Lawsuit alleges union is breaking promises in 'rubber room' deal

A “big deal” forged to shutter the city’s infamous rubber rooms more than three years ago is getting dragged down by the city teachers union, the city charges in a lawsuit filed today.

Department of Education lawyers say the United Federation of Teachers has failed to hold up a key part of the agreement, which was struck with joint praise from Mayor Bloomberg and union President Michael Mulgrew in April 2010 to speed up the disciplinary process for teachers whom the city wants to fire. At the time, the city estimated it was spending $30 million a year to pay 550 teachers who were removed from the classroom and who languished — sometimes for years — in reassignment centers known as “rubber rooms” while they awaited a hearing.

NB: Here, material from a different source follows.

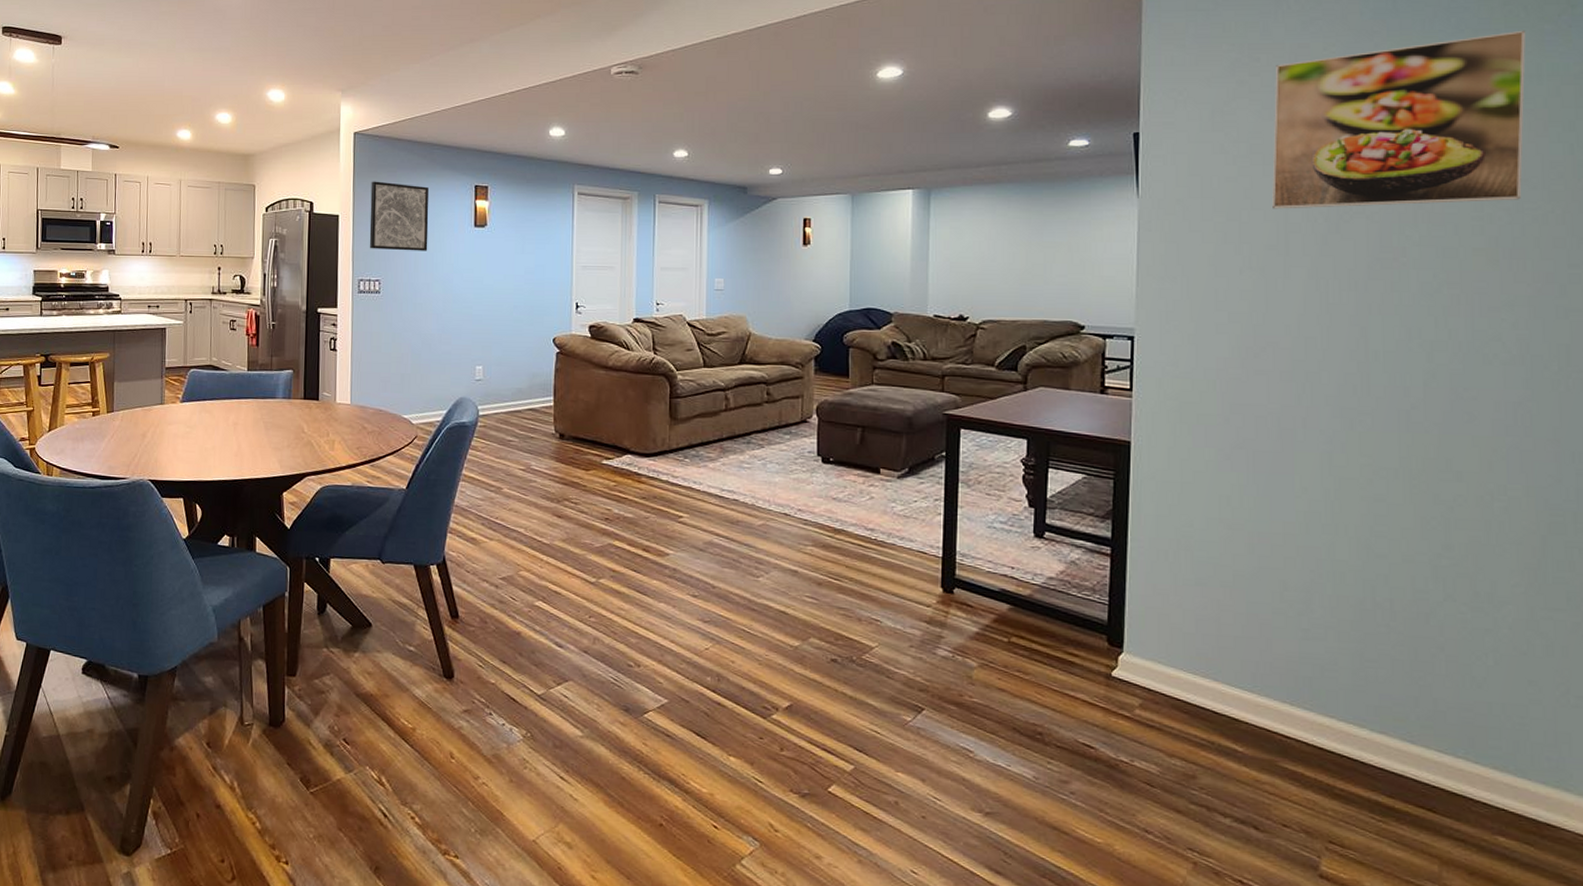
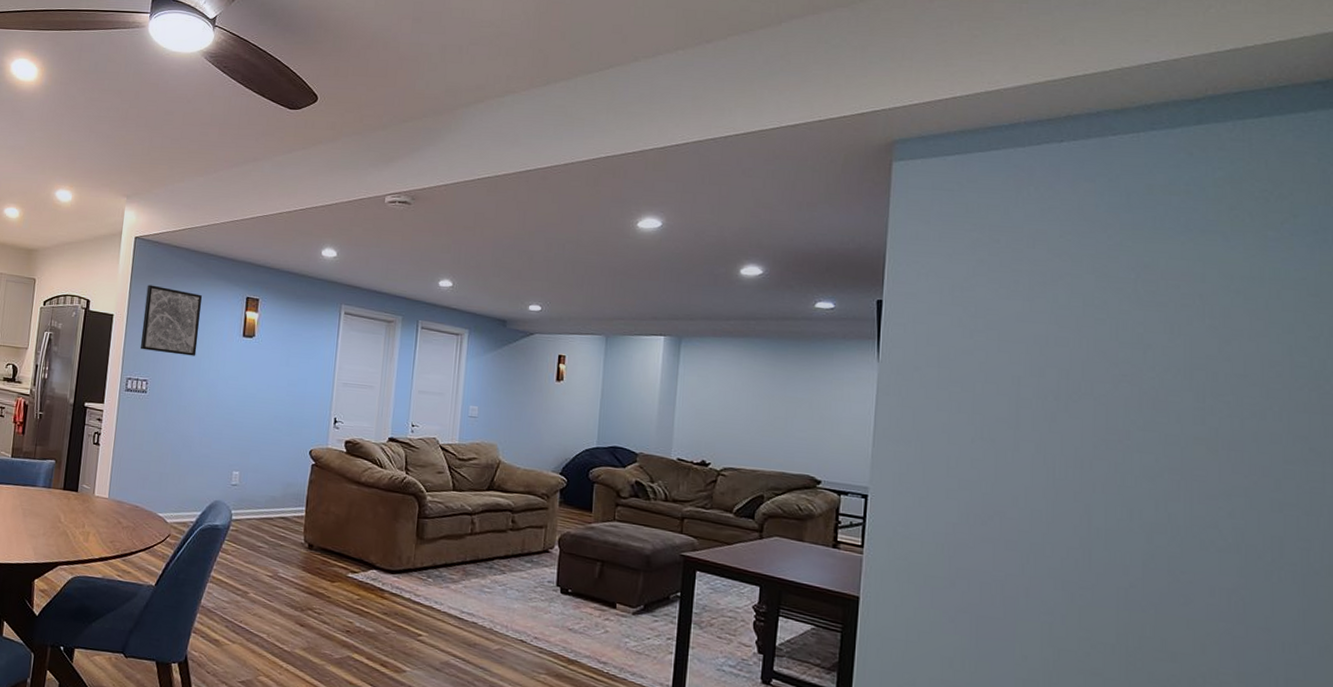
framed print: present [1271,30,1526,209] -> none [1004,234,1251,395]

A major element of the deal was to increase the pool of mutually acceptable arbitrators — from 23 to 39 — who rule on cases against teachers charged with incompetence or misconduct. But three years after the reforms were scheduled to take place, that number has actually fallen to 19 — while the number of teachers facing trials stands at over 400.

The lawsuit alleges that the UFT has repeatedly balked at approving enough arbitrators to hit the new target. Last month, the union agreed to invite just 14 arbitrators, and the selection process stalled entirely this month.

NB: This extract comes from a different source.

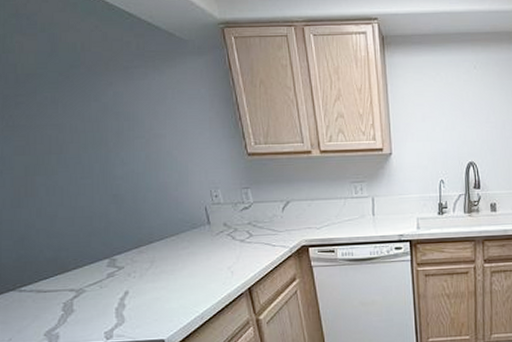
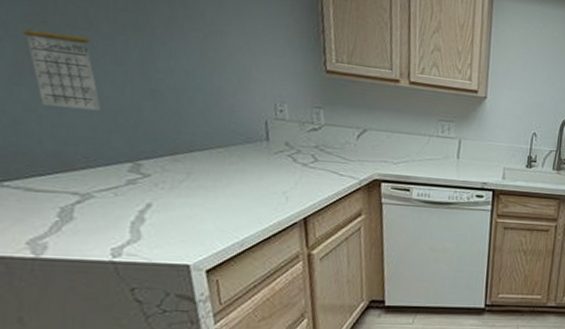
calendar: none [15,150,80,221] -> present [22,21,102,111]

UFT President Michael Mulgrew has argued that the union cannot agree to the arbitrators whom the city proposes. In a letter to Chancellor Dennnis Walcott earlier this week, Mulgrew said the selection process would be faster “if the DOE would propose more qualified candidates.”

The arbitrator pool has also shrunk because the state does not always pay arbitrators for their work in a timely fashion. The State Education Department, which is responsible for the payments, recently reported a $2 million deficit in the “Tenured Teacher Hearing” fund, which is used to pay arbitrators in disciplinary cases.

A group of arbitrators are suing the state over the payments, including one who’s owed $200,000 in backpay. “The reason many of the very senior arbitrators [sic] no longer do these cases is the state would not pay us based on the work that we had done,” former arbitrator Arthur Riegel told WNYC.

Perhaps as a result, few people have wanted to take the job when it is offered. Just eight of the 14 arbitrators offered the position in August accepted.

“Many arbitrators are reluctant to work with the DOE,” UFT spokesman Dick Riley said today.

As a result, the speed of the disciplinary process appears to have barely budged since 2010.The department reported in its lawsuit that there are currently more than 400 teachers who require discipline hearings with the 19 arbitrators, and lawyers said they expect another 150 cases in the near future.

The city said it is spending $8 million a year to pay teachers who have been removed from the classroom while they await arbitration.

Riley said the current pool of arbitrators would be “enough” if the department would consider using a less aggressive legal process called mediation. In that process, the teacher and the city first try to reach a settlement at a pretrial hearing to avoid starting arbitration. Union lawyers said that of 55 cases that went through this process this summer, 39 reached settlement without arbitration. In some cases, teachers agreed to resign or retire, while in others teachers accepted suspensions before returning to the classroom, union officials said.

“If the DOE was truly interested in in resolving cases efficiently, it would agree to our proposal to keep this process in place permanently,”  Mulgrew wrote to Walcott this week.